Believe you have it right, Arnie. Plus I'd bet a more porous alloy material sucks up the cutting oil more than the stainless. When I used to get in a hurry and didn't get all the cutting oil out at the base of the hosel, the head would eventually come slipping off...an early hobbyist lesson in hosel prep. Now, I use a piece of Scotchbrite pad on a drill tap, followed by an acetone-soaked cue tip, followed by a piece of paper towel at high speed to suck out everything there. The only stuff that seems to loosen my heads now (once or twice every couple of years) is mouse glue seeping down through a leaky hosel plug, or using epoxy over a year and a half old...dumb, dumb...I just forget when I got the stuff.
 
Funny, though, I used several Al alloy driver heads on my early long drivers...heads like the 195 gram GS Grand Ti which came out in '96, I think...and never had a failure.

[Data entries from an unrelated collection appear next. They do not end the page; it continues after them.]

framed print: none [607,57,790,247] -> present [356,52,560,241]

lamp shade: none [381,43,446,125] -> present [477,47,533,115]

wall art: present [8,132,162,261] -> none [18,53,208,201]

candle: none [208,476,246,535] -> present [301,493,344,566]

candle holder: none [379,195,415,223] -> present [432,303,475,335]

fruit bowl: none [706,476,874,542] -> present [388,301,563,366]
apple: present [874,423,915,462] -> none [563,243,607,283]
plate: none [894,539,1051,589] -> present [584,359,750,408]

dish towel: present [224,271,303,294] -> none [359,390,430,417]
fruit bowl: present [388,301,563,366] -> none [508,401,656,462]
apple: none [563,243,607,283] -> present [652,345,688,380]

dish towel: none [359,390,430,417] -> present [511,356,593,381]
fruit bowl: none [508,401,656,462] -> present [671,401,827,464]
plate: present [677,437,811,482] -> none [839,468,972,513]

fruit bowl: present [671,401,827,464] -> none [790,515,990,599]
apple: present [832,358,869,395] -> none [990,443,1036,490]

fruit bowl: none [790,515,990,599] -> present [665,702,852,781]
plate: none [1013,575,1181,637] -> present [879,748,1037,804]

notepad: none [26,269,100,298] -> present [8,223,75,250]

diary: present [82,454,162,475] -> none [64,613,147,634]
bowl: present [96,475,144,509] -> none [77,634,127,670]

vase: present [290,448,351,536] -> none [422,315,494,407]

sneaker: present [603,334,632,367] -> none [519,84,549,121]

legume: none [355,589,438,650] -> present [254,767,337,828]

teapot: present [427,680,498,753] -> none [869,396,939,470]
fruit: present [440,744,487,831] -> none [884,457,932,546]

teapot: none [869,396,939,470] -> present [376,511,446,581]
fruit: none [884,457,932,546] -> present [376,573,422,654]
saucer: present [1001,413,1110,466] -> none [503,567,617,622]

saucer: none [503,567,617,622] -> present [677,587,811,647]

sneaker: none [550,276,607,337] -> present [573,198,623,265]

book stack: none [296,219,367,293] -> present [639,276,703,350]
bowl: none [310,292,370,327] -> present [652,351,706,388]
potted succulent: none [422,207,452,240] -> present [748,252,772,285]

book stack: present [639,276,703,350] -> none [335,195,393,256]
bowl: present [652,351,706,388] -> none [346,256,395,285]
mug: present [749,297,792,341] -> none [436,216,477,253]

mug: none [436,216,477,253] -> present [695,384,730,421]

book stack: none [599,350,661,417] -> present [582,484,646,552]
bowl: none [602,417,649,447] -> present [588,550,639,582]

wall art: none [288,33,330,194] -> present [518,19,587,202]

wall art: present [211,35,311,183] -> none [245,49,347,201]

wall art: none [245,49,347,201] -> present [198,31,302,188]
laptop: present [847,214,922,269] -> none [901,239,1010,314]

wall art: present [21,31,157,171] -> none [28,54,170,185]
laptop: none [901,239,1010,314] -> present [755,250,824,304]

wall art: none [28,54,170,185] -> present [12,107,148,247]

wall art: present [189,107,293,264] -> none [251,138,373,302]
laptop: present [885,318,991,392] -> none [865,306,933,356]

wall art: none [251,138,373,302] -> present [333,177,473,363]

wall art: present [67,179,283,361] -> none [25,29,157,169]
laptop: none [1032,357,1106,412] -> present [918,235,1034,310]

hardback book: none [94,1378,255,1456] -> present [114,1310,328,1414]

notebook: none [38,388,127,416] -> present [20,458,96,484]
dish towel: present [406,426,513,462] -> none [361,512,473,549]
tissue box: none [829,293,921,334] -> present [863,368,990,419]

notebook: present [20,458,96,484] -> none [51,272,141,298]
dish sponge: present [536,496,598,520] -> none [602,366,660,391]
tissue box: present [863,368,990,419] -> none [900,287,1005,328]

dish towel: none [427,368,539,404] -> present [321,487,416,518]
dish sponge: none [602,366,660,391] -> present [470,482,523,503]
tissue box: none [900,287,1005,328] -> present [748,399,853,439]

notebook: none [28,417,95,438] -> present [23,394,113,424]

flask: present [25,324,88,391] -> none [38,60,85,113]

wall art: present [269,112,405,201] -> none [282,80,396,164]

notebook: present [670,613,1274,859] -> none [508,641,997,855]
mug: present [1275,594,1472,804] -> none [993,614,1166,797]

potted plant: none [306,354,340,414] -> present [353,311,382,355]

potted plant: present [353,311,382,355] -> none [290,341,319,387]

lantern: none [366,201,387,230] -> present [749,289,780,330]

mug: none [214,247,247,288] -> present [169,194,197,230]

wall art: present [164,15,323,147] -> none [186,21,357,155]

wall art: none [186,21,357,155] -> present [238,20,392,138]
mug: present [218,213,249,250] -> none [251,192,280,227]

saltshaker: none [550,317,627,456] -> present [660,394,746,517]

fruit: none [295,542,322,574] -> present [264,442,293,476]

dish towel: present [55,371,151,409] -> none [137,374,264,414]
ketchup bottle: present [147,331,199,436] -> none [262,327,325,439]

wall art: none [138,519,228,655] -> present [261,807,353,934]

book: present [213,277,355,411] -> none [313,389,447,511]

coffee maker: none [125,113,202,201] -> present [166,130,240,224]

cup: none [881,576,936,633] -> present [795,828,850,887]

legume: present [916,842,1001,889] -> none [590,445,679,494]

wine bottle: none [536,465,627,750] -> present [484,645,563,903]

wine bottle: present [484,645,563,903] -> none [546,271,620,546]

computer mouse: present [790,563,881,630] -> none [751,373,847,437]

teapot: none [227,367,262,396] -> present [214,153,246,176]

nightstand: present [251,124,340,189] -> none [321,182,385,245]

In fact, they were buggers for me to get off until Tflan told me how to use a propane torch properly. Easy now...even have a shaft puller to help. :-)
 
Bernie
Writeto: [EMAIL PROTECTED]
----- Original Message -----
Sent: Thursday, August 28, 2003 6:32 PM
Subject: Re: ShopTalk: SA 2000 contact info

In a message dated 8/28/03 4:03:22 PM Eastern Daylight Time, [EMAIL PROTECTED] writes:


Would it be more likely that epoxy bonds on aluminum heads would break down quicker than say SS heads over a period of time? Or is the reason I have more loose alumimun heads than SS is because they are cheaply made? Or is it the trunk factor?


I believe that there are more epoxy failures on aluminum heads due to poor prep of the hosel interior. Aluminum forms an oxide on the surface that must be mechanically removed. Best way to do this is with a wire brush followed by acetone wipe. The material is somewhat porous and must be cleaned aggressively.